### EXERCISE AIM
The listing below holds a line with "108 303 20.31" and a line with "171 355 16.81". Reproduce those two lines exactly, plus everything between them.
(RECORDS TO PROCESS Opens)
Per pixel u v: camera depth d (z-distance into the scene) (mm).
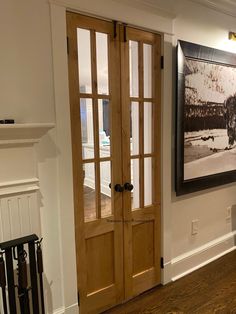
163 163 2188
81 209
(RECORDS TO PROCESS Closes)
(RECORDS TO PROCESS Opens)
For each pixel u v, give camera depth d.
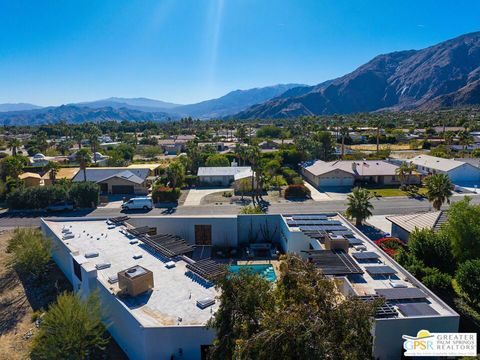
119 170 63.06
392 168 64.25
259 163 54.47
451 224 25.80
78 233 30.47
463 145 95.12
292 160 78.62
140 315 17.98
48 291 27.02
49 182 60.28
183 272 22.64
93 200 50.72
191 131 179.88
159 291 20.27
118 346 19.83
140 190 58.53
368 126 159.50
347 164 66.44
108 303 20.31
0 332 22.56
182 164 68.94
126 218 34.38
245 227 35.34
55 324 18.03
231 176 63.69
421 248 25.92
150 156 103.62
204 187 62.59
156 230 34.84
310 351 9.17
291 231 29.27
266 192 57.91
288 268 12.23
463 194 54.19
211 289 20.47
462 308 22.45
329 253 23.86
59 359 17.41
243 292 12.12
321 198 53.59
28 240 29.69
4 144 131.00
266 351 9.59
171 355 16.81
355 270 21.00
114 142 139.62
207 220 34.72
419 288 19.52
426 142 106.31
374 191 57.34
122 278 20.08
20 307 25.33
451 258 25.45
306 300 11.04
(RECORDS TO PROCESS Closes)
### SOLVED PROBLEM
108 303 20.31
0 332 22.56
182 164 68.94
126 218 34.38
245 227 35.34
55 324 18.03
231 176 63.69
421 248 25.92
150 156 103.62
204 187 62.59
156 230 34.84
310 351 9.17
291 231 29.27
266 192 57.91
288 268 12.23
463 194 54.19
211 289 20.47
462 308 22.45
329 253 23.86
59 359 17.41
243 292 12.12
321 198 53.59
28 240 29.69
4 144 131.00
266 351 9.59
171 355 16.81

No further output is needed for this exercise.